(Data supplied begins)

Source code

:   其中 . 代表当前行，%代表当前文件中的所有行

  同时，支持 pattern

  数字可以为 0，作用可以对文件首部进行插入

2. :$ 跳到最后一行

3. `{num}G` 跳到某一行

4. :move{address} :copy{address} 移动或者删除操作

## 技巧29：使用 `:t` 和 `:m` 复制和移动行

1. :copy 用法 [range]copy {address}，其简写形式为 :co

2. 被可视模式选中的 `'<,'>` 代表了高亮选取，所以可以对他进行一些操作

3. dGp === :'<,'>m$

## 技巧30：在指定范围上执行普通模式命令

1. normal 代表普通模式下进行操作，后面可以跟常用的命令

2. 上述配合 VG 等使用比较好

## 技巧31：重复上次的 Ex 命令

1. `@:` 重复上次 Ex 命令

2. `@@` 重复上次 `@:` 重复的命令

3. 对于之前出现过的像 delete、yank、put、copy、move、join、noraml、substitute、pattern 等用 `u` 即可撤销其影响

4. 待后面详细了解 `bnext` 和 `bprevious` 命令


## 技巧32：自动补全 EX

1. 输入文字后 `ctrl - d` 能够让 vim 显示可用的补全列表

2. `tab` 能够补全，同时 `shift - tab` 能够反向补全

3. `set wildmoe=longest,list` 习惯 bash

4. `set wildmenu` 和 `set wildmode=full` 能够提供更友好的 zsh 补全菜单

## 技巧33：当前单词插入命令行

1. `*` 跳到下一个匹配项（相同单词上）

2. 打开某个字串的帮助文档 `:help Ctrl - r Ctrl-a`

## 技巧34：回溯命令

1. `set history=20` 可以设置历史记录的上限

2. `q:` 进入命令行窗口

(Data supplied ends)

Arrange every non-blank line of the data above into a Markdown table with two columns, Row and Line, numbering the rows in order.

Answer =>
| Row | Line |
|---|---|
| 1 | Source code |
| 2 | :   其中 . 代表当前行，%代表当前文件中的所有行 |
| 3 |   同时，支持 pattern |
| 4 |   数字可以为 0，作用可以对文件首部进行插入 |
| 5 | 2. :$ 跳到最后一行 |
| 6 | 3. `{num}G` 跳到某一行 |
| 7 | 4. :move{address} :copy{address} 移动或者删除操作 |
| 8 | ## 技巧29：使用 `:t` 和 `:m` 复制和移动行 |
| 9 | 1. :copy 用法 [range]copy {address}，其简写形式为 :co |
| 10 | 2. 被可视模式选中的 `'<,'>` 代表了高亮选取，所以可以对他进行一些操作 |
| 11 | 3. dGp === :'<,'>m$ |
| 12 | ## 技巧30：在指定范围上执行普通模式命令 |
| 13 | 1. normal 代表普通模式下进行操作，后面可以跟常用的命令 |
| 14 | 2. 上述配合 VG 等使用比较好 |
| 15 | ## 技巧31：重复上次的 Ex 命令 |
| 16 | 1. `@:` 重复上次 Ex 命令 |
| 17 | 2. `@@` 重复上次 `@:` 重复的命令 |
| 18 | 3. 对于之前出现过的像 delete、yank、put、copy、move、join、noraml、substitute、pattern 等用 `u` 即可撤销其影响 |
| 19 | 4. 待后面详细了解 `bnext` 和 `bprevious` 命令 |
| 20 | ## 技巧32：自动补全 EX |
| 21 | 1. 输入文字后 `ctrl - d` 能够让 vim 显示可用的补全列表 |
| 22 | 2. `tab` 能够补全，同时 `shift - tab` 能够反向补全 |
| 23 | 3. `set wildmoe=longest,list` 习惯 bash |
| 24 | 4. `set wildmenu` 和 `set wildmode=full` 能够提供更友好的 zsh 补全菜单 |
| 25 | ## 技巧33：当前单词插入命令行 |
| 26 | 1. `*` 跳到下一个匹配项（相同单词上） |
| 27 | 2. 打开某个字串的帮助文档 `:help Ctrl - r Ctrl-a` |
| 28 | ## 技巧34：回溯命令 |
| 29 | 1. `set history=20` 可以设置历史记录的上限 |
| 30 | 2. `q:` 进入命令行窗口 |